Поставленные задачи:
1: Продублируйте фрагмент интервью, начиная со слов «У Кинчева была» и заканчивая словами «те же вопросы!».
2: Запишите без изменений строки перечня, начиная со строки, содержащей «class: Magnoliopsida», и заканчивая концом перечня. Изображения в ответ не включайте.

Исходный текст:
■ ■ ■ ■

У Кинчева была неуемная энергия, и за счет этого он вырывался вперед. Каждая песня — мини-спектакль. Актер он, сами понимаете… В картине пришлось попотеть.

— Почему же не сменили его на более профессионального актера?

— Коней на переправе я не меняю. Он мне симпатичен как человек. А все почему-то думали, что мы любовники (ха-ха!). Это был кошмар, за границей задолбали вопросами. Панк ли я, наркоман, гомосексуалист?.. Не верили, что человек, не прошедший все это, мог снять такую картину. Представляете, 1000 человек на первой моей пресс-конференции в Венеции — и одни и те же вопросы!

“Я традиционный матерщинник”

— Мальчика на главную роль долго искали?

■ ■ ■ ■

Представленный перечень:
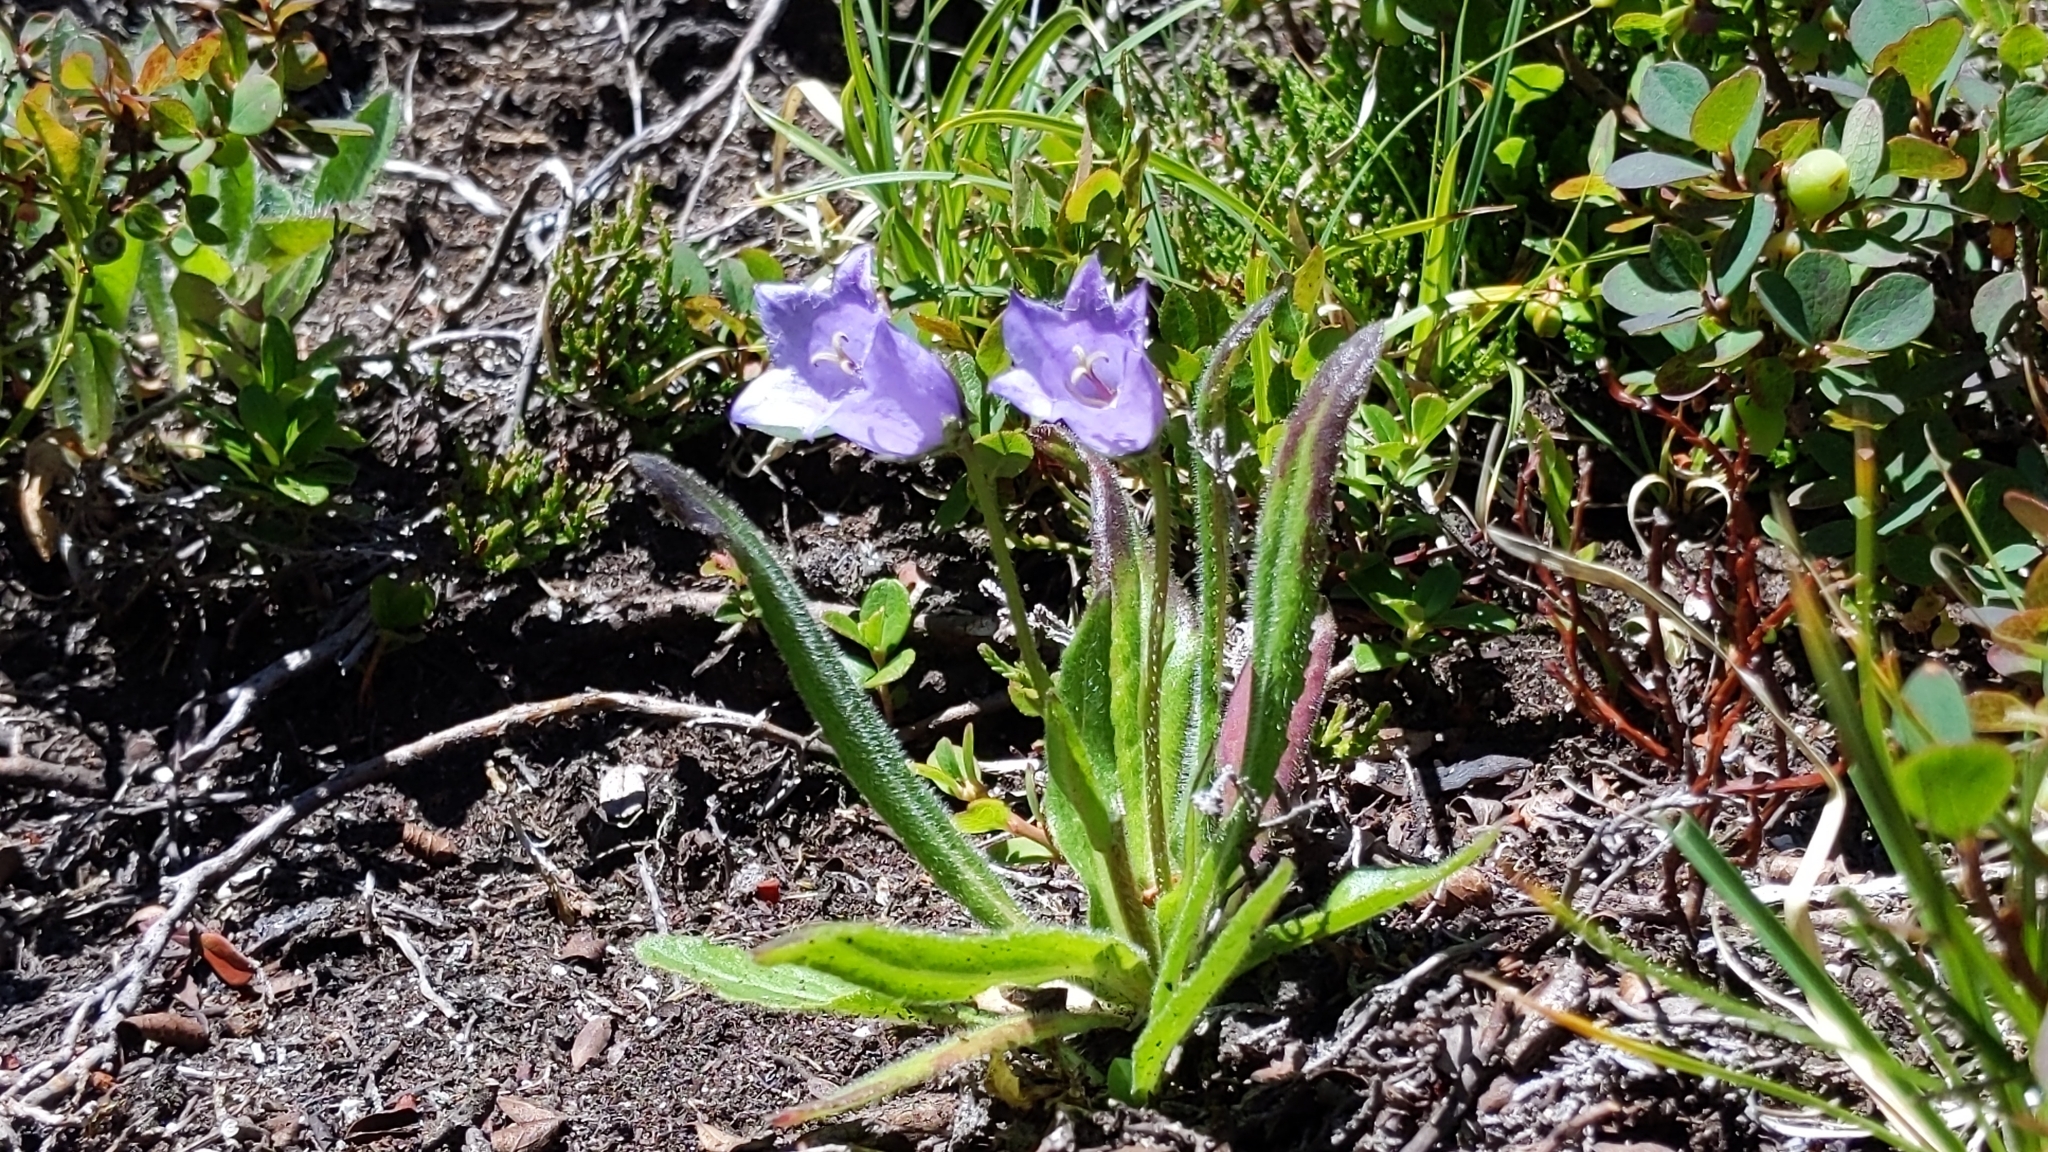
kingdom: Plantae
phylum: Tracheophyta
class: Magnoliopsida
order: Asterales
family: Campanulaceae
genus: Campanula
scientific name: Campanula barbata
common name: Bearded bellflower
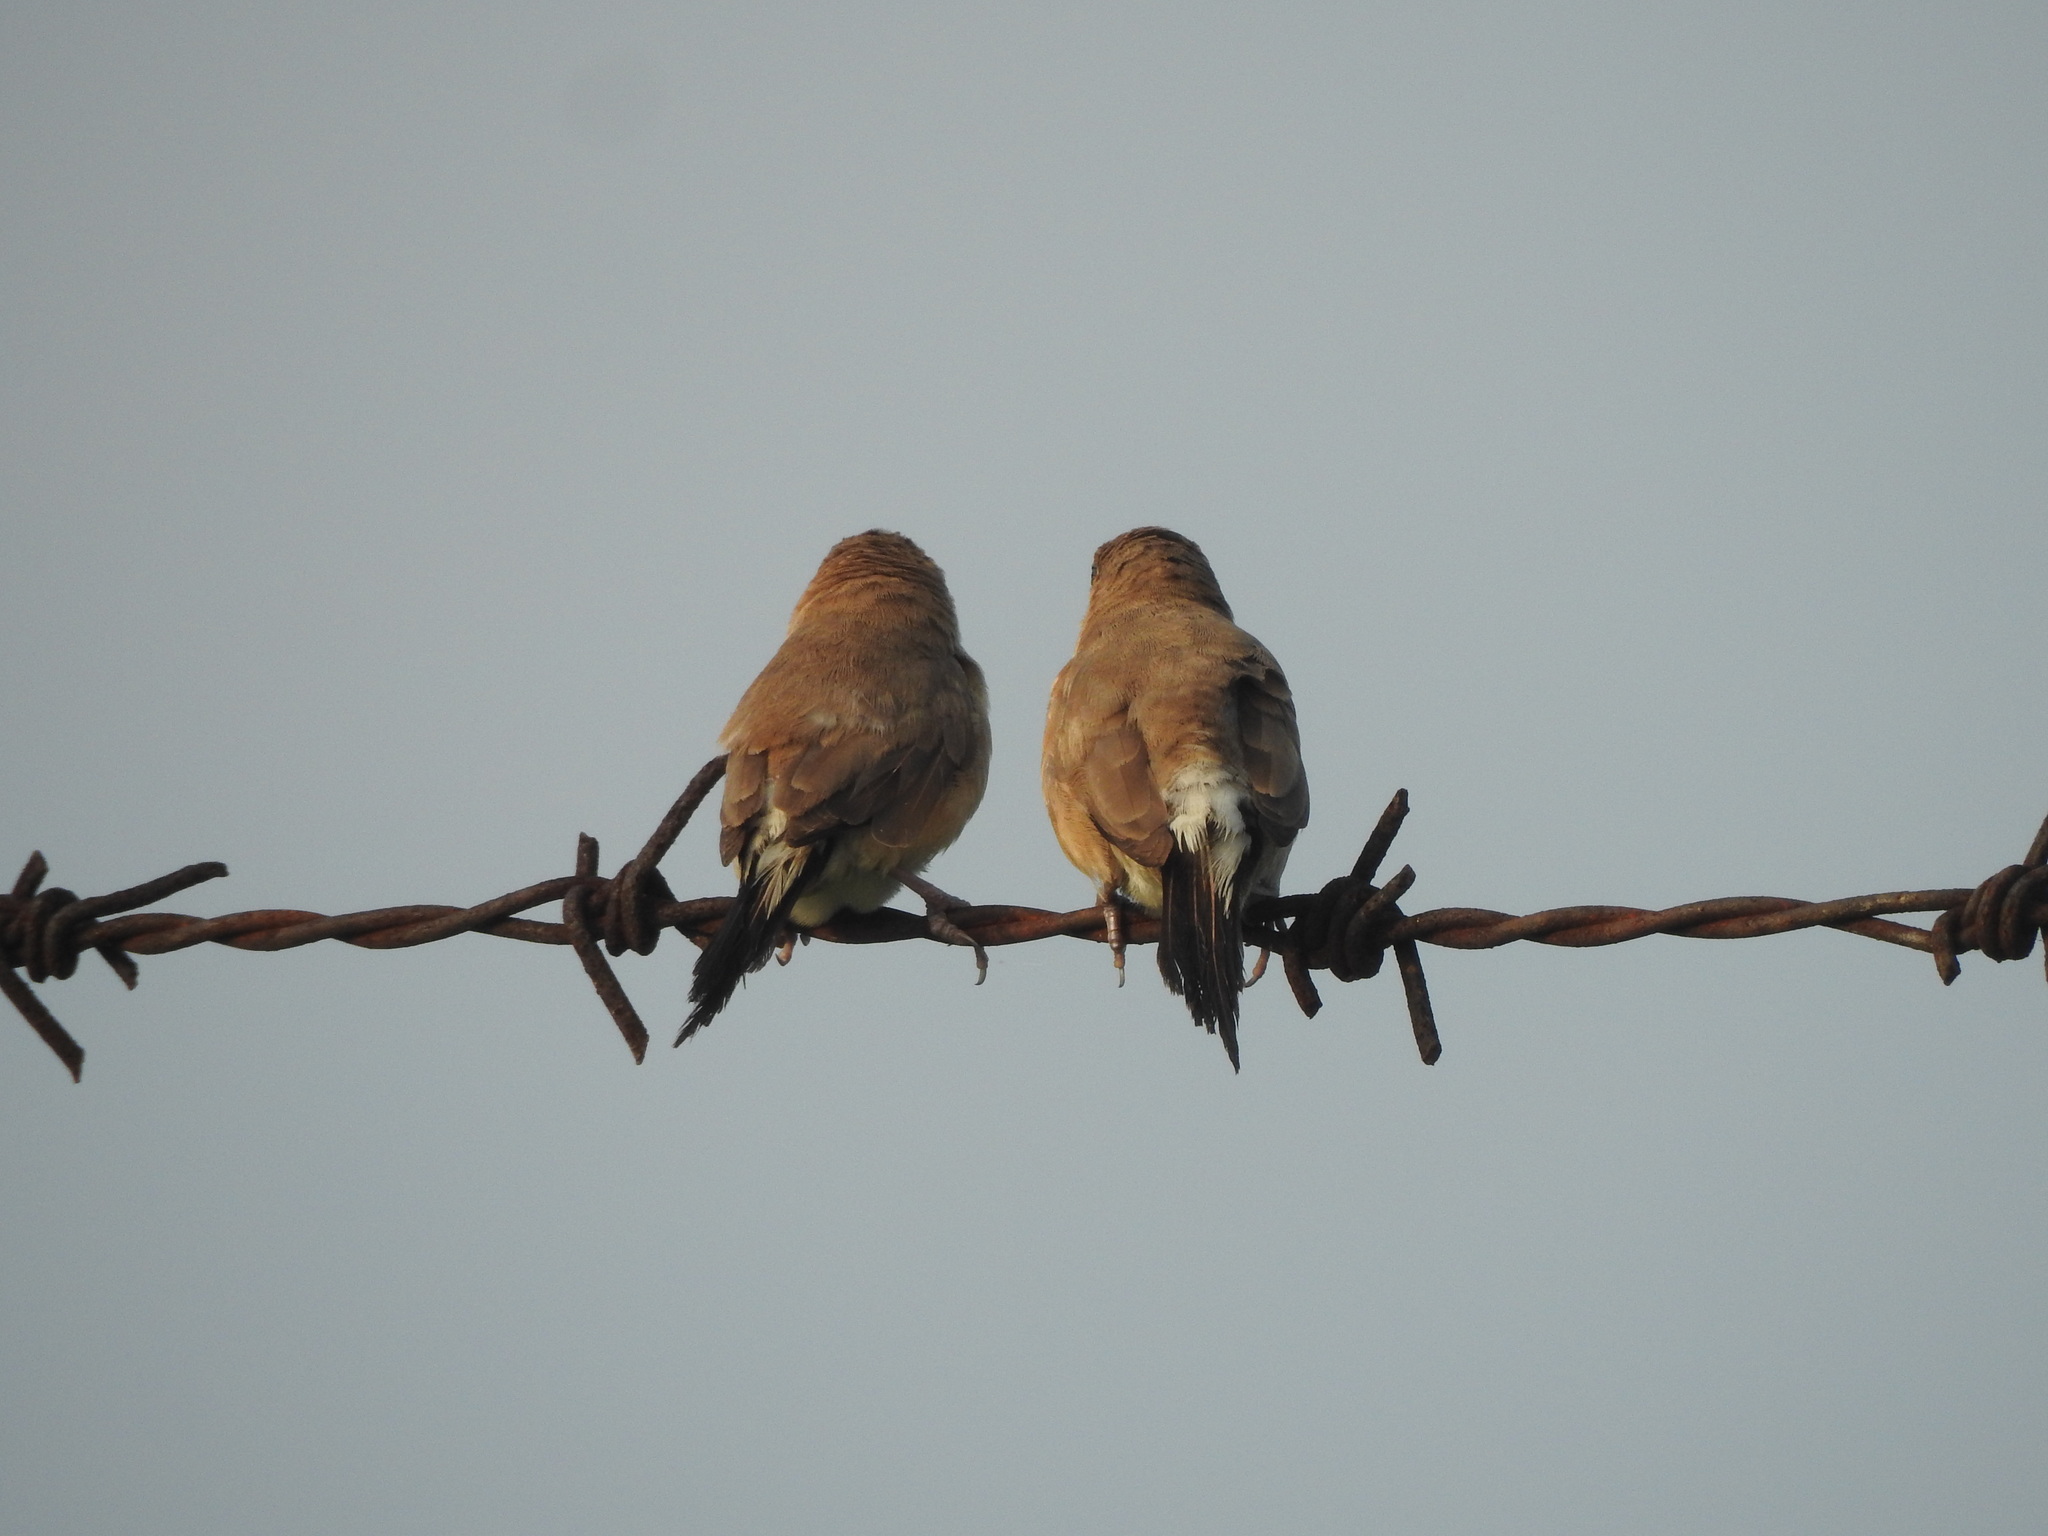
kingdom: Animalia
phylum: Chordata
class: Aves
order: Passeriformes
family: Estrildidae
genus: Euodice
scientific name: Euodice malabarica
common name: Indian silverbill
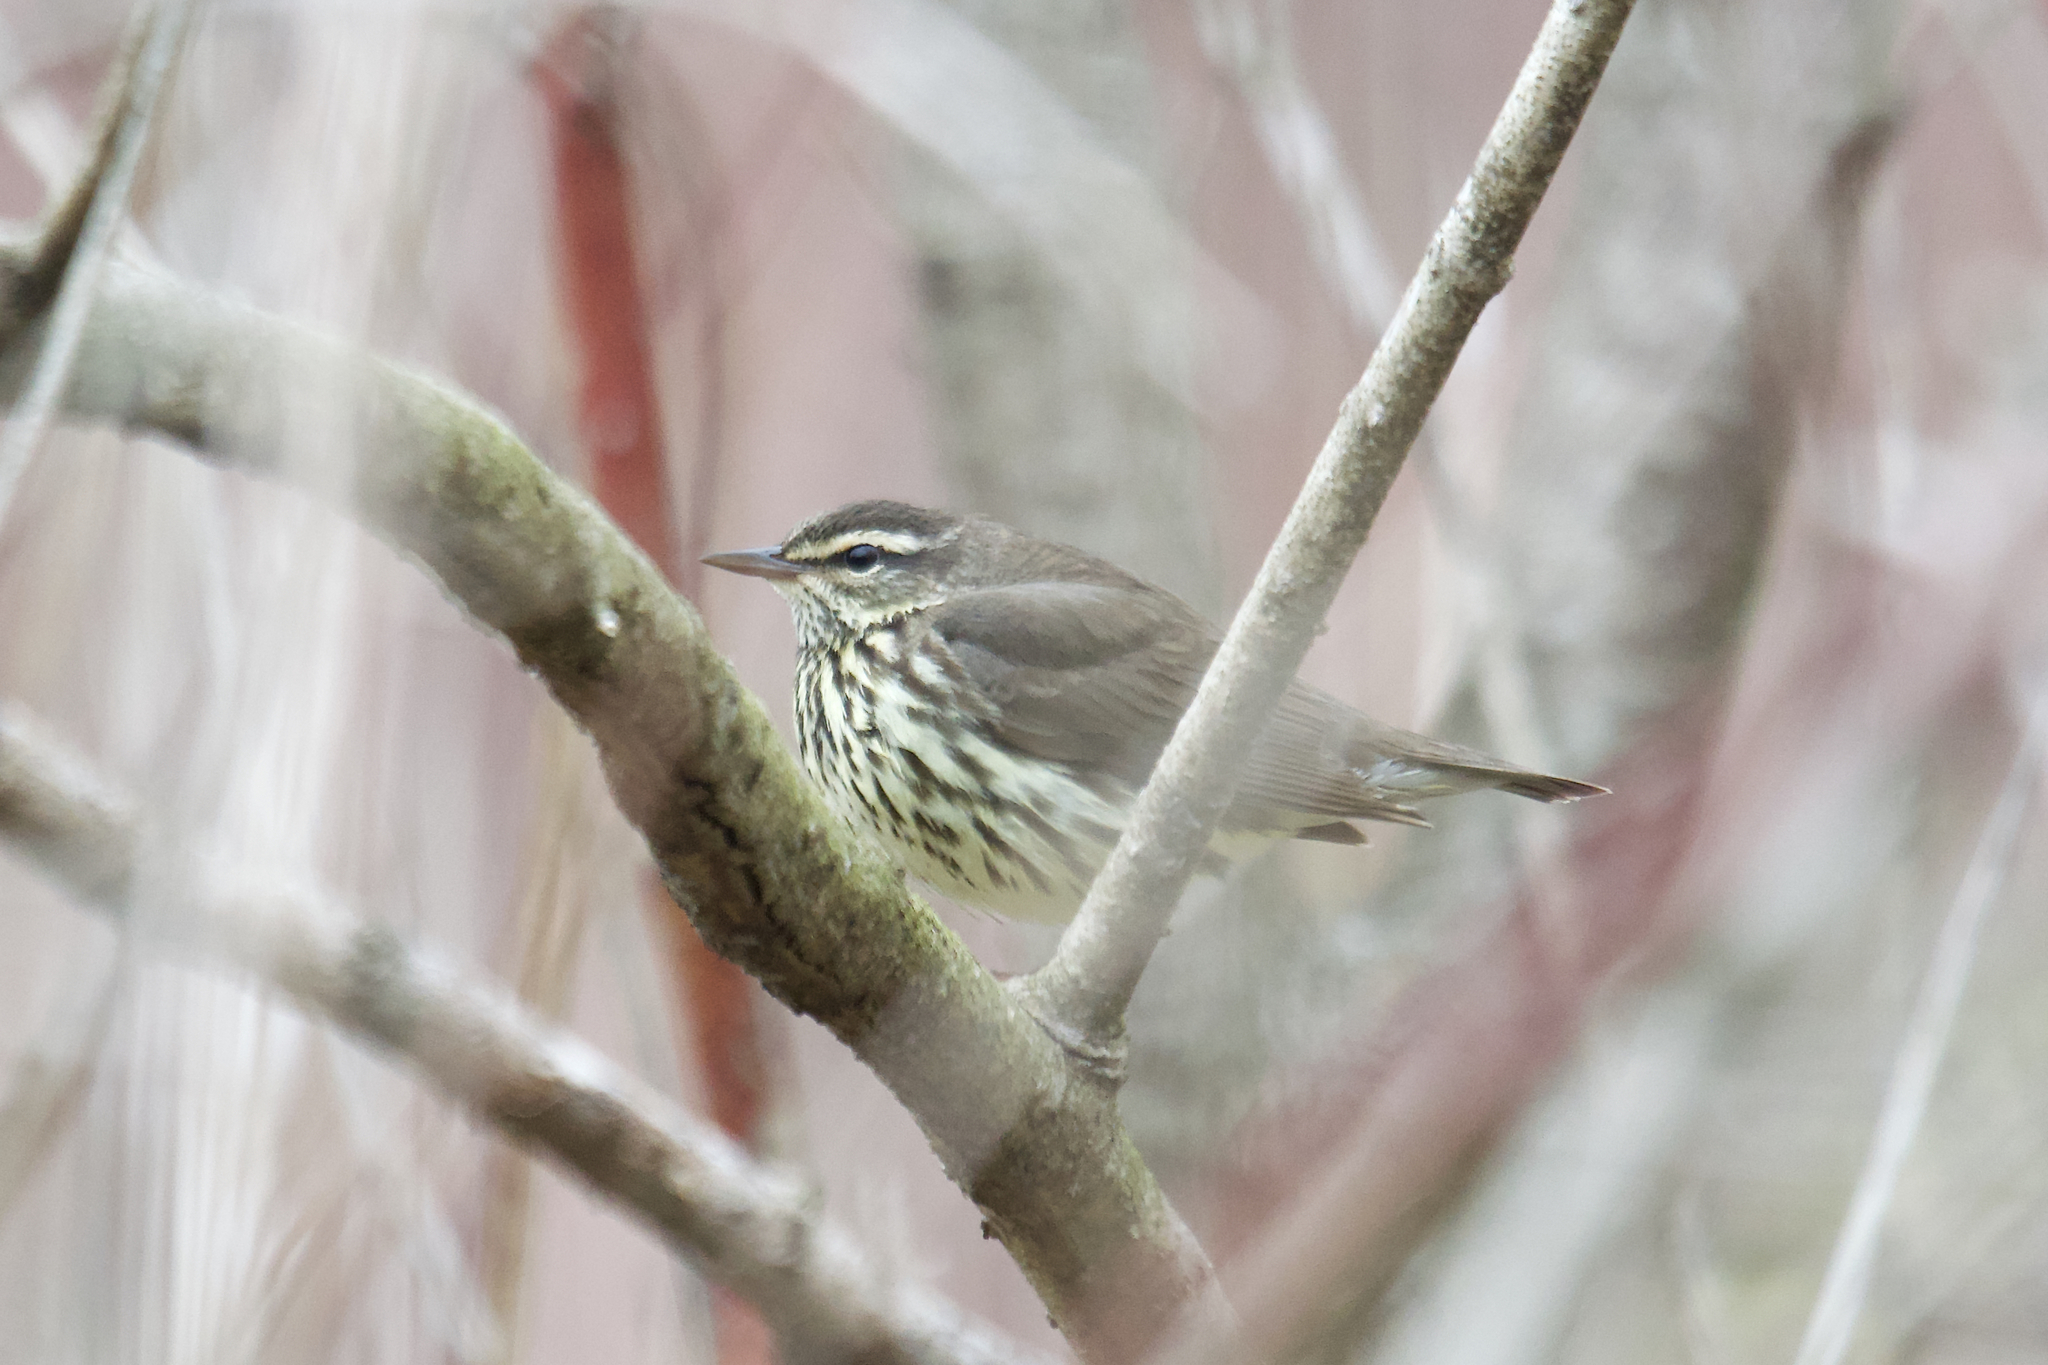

■ ■ ■ ■

Полученные ответы:
1:
У Кинчева была неуемная энергия, и за счет этого он вырывался вперед. Каждая песня — мини-спектакль. Актер он, сами понимаете… В картине пришлось попотеть.

— Почему же не сменили его на более профессионального актера?

— Коней на переправе я не меняю. Он мне симпатичен как человек. А все почему-то думали, что мы любовники (ха-ха!). Это был кошмар, за границей задолбали вопросами. Панк ли я, наркоман, гомосексуалист?.. Не верили, что человек, не прошедший все это, мог снять такую картину. Представляете, 1000 человек на первой моей пресс-конференции в Венеции — и одни и те же вопросы!

2:
class: Magnoliopsida
order: Asterales
family: Campanulaceae
genus: Campanula
scientific name: Campanula barbata
common name: Bearded bellflower
kingdom: Animalia
phylum: Chordata
class: Aves
order: Passeriformes
family: Estrildidae
genus: Euodice
scientific name: Euodice malabarica
common name: Indian silverbill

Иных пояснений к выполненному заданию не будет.